AUSGEWÄHLTER TEXTAUSZUG —
* * * *
Das BFGG enthält keine Regelung betreffend die Einbringung, insbesondere die elektronische Einbringung von Eingaben beim Bundesfinanzgericht; im der Revision vorangegangenen Beschwerdeverfahren war die BAO anzuwenden (§ 24 Abs 1 BFGG), welche Regelungen über die Einbringung von Anbringen enthält; die Rechtzeitigkeit der Einbringung einer derartigen Revision ist nach Ansicht des VwGH - auf der Grundlage der im Erkenntnis vom 17. November 2015, Ra 2014/01/0198, dargelegten Überlegungen - nach der im vorangegangenen Beschwerdeverfahren anzuwendenden Verfahrensordnung, also nach der BAO zu beurteilen; nach der stRsp des VwGH kommt einem E-Mail nicht die Eigenschaft eines Anbringens oder einer Eingabe iSd § 85 BAO zu
GZ Ro 2017/16/0025, 26.04.2018
VwGH: Nach § 73 VwGG hat der Präsident des VwGH durch Verordnung die näheren Vorschriften betreffend die elektronische Einbringung von Schriftsätzen zu regeln. Auf dieser Grundlage ist die Verordnung über die elektronische Einbringung von Schriftsätzen und Übermittlung von Ausfertigungen von Erledigungen des Verwaltungsgerichtshofes (VwGH-EVV), BGBl II Nr 360/2014 (idF BGBl II Nr 188/2016 und BGBl II Nr 421/2016) ergangen. Gem § 25a Abs 5 VwGG sind die Revisionen beim VwG einzubringen. Wie der VwGH in seinem Erkenntnis vom 17. November 2015, Ra 2014/01/0198, unter Bezugnahme auf Pürgy (Inhalt und Verfahren der Revision, in Holoubek/Lang, Das Verfahren vor dem Verwaltungsgerichtshof, 2015, 89, 96) und Köhler (Verwaltungsgerichtsbarkeit neu - Die Änderungen im Verfahren vor dem VwGH, in Baumgartner, Jahrbuch Öffentliches Recht 2014, 83, 113) zu Recht erkannt hat, ist die Rechtzeitigkeit der (elektronischen) Einbringung von Revisionen beim VwG nicht nach §§ 72 ff VwGG und der zu § 73 VwGG ergangenen Verordnung, sondern nach den für die Verwaltungsgerichte geltenden Bestimmungen zur (elektronischen) Einbringung zu beurteilen.
Das zitierte Erkenntnis vom 17. November 2015, Ra 2014/01/0198, betraf eine beim BVwG einzubringende Revision. In diesem Zusammenhang konnte der VwGH auf die das Verfahren vor dem BVwG betreffenden Regelungen der §§ 19 und 21 des BVwGG und die nach § 19 BVwGG erlassene Geschäftsordnung des BVwG Bezug nehmen und auf dieser Grundlage die Frage der rechtzeitigen Einbringung einer Revision beurteilen.
* * * *
EXTRAHIERTE DATEN —

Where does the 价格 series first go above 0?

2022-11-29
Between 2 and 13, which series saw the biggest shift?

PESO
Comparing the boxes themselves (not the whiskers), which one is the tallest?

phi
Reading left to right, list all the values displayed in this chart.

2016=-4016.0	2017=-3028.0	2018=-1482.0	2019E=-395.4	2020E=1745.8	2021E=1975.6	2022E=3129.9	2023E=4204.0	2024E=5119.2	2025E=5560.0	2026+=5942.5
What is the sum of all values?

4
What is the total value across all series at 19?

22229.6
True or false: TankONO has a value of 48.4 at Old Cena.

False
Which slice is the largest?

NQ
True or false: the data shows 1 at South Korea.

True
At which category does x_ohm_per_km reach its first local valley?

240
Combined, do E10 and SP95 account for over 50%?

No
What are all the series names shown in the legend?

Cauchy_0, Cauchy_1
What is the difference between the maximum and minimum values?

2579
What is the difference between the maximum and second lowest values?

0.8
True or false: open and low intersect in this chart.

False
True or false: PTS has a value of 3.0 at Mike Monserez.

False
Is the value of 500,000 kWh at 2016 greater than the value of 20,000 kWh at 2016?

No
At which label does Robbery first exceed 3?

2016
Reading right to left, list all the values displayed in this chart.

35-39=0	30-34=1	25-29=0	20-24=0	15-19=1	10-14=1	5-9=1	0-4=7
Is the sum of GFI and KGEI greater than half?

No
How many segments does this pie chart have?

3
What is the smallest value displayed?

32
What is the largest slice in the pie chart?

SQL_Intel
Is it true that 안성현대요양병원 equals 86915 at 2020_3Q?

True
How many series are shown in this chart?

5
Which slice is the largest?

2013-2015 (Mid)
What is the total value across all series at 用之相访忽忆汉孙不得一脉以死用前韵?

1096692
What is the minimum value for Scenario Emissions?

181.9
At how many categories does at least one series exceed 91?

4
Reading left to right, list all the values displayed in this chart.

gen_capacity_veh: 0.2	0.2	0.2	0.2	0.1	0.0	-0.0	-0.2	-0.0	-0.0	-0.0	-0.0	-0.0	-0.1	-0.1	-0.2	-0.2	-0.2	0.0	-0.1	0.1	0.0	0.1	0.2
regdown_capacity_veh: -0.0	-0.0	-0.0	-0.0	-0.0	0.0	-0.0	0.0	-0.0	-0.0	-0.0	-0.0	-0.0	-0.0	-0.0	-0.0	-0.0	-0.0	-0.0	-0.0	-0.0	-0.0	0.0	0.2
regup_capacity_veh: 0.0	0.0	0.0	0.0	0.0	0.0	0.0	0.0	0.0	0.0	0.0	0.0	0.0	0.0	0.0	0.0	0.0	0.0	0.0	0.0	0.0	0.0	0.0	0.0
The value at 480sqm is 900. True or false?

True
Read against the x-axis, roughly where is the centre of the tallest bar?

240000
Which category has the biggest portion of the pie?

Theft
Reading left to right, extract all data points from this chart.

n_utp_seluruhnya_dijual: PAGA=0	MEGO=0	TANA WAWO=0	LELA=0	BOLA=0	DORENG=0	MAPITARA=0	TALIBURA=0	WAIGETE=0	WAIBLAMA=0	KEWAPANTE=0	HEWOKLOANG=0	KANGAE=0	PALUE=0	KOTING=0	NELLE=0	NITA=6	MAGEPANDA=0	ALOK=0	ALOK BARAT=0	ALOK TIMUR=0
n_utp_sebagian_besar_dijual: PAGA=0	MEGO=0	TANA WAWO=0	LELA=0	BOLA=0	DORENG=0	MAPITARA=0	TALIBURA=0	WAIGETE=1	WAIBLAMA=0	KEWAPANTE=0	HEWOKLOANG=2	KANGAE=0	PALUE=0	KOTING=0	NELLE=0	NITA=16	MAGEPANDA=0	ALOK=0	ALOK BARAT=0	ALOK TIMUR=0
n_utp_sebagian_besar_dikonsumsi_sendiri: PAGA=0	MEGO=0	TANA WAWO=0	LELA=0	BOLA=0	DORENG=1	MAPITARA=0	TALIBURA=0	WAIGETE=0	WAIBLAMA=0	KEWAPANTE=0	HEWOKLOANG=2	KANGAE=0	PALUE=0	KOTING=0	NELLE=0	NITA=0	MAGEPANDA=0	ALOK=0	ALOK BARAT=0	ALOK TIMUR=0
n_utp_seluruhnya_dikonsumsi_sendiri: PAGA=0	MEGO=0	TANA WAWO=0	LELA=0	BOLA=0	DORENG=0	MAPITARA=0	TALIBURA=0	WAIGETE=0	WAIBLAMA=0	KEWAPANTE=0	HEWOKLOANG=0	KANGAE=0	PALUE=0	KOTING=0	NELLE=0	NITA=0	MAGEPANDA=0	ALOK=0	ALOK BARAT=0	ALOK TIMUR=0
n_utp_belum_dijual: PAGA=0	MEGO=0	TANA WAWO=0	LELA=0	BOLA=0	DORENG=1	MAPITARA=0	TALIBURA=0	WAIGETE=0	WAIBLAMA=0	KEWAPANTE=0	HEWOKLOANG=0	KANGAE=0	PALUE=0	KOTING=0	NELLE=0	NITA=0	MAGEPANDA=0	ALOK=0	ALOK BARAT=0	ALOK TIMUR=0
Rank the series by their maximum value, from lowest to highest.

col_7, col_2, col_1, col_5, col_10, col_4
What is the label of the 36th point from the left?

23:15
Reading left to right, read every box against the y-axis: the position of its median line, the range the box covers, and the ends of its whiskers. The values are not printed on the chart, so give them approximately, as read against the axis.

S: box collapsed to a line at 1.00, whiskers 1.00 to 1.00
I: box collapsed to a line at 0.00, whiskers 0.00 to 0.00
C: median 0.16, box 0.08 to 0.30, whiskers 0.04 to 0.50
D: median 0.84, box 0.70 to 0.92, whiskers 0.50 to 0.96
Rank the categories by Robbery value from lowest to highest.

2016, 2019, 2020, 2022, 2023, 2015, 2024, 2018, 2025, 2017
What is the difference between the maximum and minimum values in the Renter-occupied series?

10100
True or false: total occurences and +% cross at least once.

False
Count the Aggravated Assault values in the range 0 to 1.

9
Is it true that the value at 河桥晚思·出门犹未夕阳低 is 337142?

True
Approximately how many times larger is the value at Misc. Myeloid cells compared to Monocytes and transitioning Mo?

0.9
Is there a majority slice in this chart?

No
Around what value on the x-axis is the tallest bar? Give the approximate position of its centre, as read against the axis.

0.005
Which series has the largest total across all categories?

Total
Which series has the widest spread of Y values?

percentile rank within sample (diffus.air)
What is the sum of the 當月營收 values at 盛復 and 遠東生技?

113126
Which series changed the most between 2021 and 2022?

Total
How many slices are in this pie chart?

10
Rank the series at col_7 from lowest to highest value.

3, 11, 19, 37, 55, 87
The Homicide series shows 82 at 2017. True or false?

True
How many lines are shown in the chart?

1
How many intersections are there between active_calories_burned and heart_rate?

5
* * * *
ZU BEARBEITENDE AUFGABEN —
1. Stimmen diese Aussagen mit dem Textauszug überein? Antworten Sie jeweils mit Ja oder Nein und zitieren Sie die entscheidenden Worte wörtlich.
(a) Das BFGG enthält eine Regelung zur elektronischen Einbringung von Eingaben beim Bundesfinanzgericht.
(b) Nach § 25a Abs 5 VwGG sind Revisionen beim VwG einzubringen.
(c) Das Erkenntnis vom 17. November 2015, Ra 2014/01/0198, betraf eine beim BVwG einzubringende Revision.
2. Welche Eigenschaft kommt laut dem Textauszug einem E-Mail nach der ständigen Rechtsprechung des VwGH nicht zu?
Die Einträge werden für die Bearbeitung nicht gebraucht.

LÖSUNGEN —
1.
(a) Nein: „Das BFGG enthält keine Regelung betreffend die Einbringung, insbesondere die elektronische Einbringung von Eingaben beim Bundesfinanzgericht“
(b) Ja: „Gem § 25a Abs 5 VwGG sind die Revisionen beim VwG einzubringen.“
(c) Ja: „Das zitierte Erkenntnis vom 17. November 2015, Ra 2014/01/0198, betraf eine beim BVwG einzubringende Revision.“

2. Die Eigenschaft eines Anbringens oder einer Eingabe im Sinne des § 85 BAO.